Fim da imunidade tributária sobre o mercado editorial provoca campanha em defesa do livro

Medida do Governo Federal prevê taxação de 12% para o mercado do livro; publisher da cearense Aliás Editora, Anna K Lima tece comentários a respeito da iniciativa

Legenda: Caso a medida governamental seja aprovada, livros, já inacessíveis para muitos, podem ficar ainda mais distantes de boa parte da população, prejudicando uma extensa cadeia
Foto: Helene Santos

Nos últimos dias, inúmeras discussões acerca do acesso ao livro e à leitura no Brasil têm ganhado força nas redes sociais. Isso porque um projeto de reforma tributária proposto pelo Ministério da Economia prevê o fim da isenção de tributos para livros. Com a medida, o que já é caro e inacessível para muitos, pode ficar ainda pior, prejudicando uma extensa cadeia.

A intenção do ministro Paulo Guedes é submeter o setor à Contribuição Social sobre Operações com Bens e Serviços (CBS), com alíquota de 12%. O mercado do livro não paga esse tipo de imposto desde a Constituição de 1946, proteção mantida com a atual carta, de 1988. Além disso, a lei nº 10.865 – aprovada em 2004 - também isenta tributação sobre vendas e importações.

Não à toa, diversas são as críticas e os lamentos de editores, escritores, associações e, claro, leitores. Além de uma campanha com a hashtag #defendaolivro e uma petição on-line, as entidades brasileiras ligadas ao setor publicaram um manifesto em que traçam um panorama das conquistas na área a partir da isenção de taxas, a exemplo de uma maior democratização do saber. 

No documento, também ilustram como a nova medida governamental pode levar ao completo desgaste um mercado que, já há muito tempo, vem sobrevivendo a duros golpes no País, sobretudo neste instante, devido à pandemia do novo coronavírus.

Impacto

Publisher da Aliás Editora, casa cearense de publicação, Anna K Lima considera que o momento, dadas as perspectivas que se desenham com o projeto, é catastrófico para a educação como um todo. 

“A partir do fim dessa imunidade tributária que havia antes, vai ser impossível para todo o ciclo produtivo do livro e da leitura manter os valores que já são cobrados hoje pelo livro. Com eles mais caros, o acesso às obras, que já é dificultoso, ficará cada vez pior”, dimensiona.

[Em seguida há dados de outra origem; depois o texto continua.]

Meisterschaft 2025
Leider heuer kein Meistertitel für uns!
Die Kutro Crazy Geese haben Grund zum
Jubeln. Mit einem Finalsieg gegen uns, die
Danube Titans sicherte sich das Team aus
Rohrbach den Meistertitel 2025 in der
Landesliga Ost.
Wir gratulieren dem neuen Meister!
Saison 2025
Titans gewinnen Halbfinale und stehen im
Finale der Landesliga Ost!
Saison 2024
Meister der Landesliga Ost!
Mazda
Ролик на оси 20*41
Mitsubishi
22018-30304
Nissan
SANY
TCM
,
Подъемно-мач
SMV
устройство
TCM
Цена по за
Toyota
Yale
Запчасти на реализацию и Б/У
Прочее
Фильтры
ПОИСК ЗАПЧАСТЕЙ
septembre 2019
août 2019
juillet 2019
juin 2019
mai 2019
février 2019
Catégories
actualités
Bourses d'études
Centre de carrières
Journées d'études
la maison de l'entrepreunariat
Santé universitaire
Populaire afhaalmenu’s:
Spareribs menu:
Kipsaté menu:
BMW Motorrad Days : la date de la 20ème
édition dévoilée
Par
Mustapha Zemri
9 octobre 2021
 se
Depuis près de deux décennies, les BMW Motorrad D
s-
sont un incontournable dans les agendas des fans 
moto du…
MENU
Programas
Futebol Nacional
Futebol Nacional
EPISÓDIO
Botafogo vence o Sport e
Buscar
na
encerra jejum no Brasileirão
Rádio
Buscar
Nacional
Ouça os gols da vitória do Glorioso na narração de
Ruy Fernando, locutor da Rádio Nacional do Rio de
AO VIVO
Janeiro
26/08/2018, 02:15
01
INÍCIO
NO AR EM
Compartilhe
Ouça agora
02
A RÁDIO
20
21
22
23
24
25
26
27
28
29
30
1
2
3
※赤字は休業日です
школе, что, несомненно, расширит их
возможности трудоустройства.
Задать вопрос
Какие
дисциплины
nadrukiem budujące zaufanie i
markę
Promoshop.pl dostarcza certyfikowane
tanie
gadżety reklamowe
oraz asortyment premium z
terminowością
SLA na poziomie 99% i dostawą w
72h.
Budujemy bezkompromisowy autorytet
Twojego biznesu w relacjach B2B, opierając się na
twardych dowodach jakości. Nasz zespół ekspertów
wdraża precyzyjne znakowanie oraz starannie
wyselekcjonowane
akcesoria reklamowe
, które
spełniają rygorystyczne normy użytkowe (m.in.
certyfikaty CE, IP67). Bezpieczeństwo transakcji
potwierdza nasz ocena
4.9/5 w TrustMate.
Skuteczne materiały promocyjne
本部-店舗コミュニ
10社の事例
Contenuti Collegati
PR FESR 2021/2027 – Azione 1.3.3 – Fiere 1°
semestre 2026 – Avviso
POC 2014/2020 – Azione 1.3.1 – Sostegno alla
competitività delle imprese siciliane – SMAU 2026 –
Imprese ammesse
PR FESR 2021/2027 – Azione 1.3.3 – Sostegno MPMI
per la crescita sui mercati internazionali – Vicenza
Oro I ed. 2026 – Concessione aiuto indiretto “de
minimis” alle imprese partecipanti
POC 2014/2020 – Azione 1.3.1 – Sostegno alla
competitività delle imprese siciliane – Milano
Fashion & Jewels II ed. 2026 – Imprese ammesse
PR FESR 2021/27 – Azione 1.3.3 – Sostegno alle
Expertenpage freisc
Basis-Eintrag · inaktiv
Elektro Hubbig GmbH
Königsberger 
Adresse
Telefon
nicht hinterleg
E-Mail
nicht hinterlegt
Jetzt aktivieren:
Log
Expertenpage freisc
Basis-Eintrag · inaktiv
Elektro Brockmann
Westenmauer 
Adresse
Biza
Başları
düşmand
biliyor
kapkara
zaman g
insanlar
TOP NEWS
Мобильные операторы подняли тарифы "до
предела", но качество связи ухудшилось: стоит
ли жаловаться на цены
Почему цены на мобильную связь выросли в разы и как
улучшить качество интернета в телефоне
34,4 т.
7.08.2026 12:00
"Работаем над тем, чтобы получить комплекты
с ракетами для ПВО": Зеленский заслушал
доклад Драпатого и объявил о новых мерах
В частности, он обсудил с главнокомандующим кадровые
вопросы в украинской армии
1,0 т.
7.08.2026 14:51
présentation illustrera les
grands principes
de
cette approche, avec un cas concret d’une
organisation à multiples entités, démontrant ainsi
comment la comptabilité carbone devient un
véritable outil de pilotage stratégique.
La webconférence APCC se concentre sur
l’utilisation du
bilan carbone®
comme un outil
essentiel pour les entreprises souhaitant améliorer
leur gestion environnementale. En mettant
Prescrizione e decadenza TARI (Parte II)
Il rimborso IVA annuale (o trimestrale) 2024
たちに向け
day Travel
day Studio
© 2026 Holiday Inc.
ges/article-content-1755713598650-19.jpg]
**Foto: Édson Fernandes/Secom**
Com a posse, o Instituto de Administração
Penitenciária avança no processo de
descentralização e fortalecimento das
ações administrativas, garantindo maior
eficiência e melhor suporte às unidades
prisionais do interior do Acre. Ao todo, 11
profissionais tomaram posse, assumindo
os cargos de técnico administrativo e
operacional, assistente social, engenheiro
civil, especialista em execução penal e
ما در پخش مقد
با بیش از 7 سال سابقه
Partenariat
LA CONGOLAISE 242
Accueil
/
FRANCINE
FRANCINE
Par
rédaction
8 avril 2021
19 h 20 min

Ela indica que a medida também impacta diretamente, por exemplo, ações de financiamento coletivo – algo que a própria Aliás tem feito para tentar manter as atividades e gastos fixos em face da pandemia. E afirma que a taxação de 12% sobre o valor do livro é maior, muitas vezes, que a porcentagem final paga ao autor pela venda de suas obras, ultrapassando também, assim, a margem de lucro das pequenas editoras, feito a casa que toca com Isabel Costa e Jéssica Gabrielle Lima.

“Tudo isso faz a gente ficar pensando: como é que vai ser? Ainda estamos tentando entender. Se essa medida não cair, se ela for, de fato, real, aprovada, vai ser muito difícil manter o trabalho das pequenas e médias editoras e casas independentes de publicação”, lamenta.

Democratização da leitura

Anna também reflete sobre o processo de elitização do acesso à leitura no País caso uma decisão a favor do imposto tenha aprovação, favorecendo o abismo cultural já existente.

“Isso não é à toa. O pensamento do governo é este: ‘a gente tem que combater o pensamento crítico do povo’. Então, esse projeto de desmobilização, de não-democratização do saber, vem daí”, diz.

“Obviamente, o ministro sabe o que faz, ele está muito bem respaldado e interessado em fazer com que essa decisão ande. Que as classes mais pobres sejam prejudicadas, que o acesso à universidade pública e de qualidade seja cortado. Por isso é tão importante fazermos essa campanha: não podemos compactuar com essa medida. Temos que defender o livro, a leitura. E isso só vai ser possível por meio de uma reforma política maior”, indica.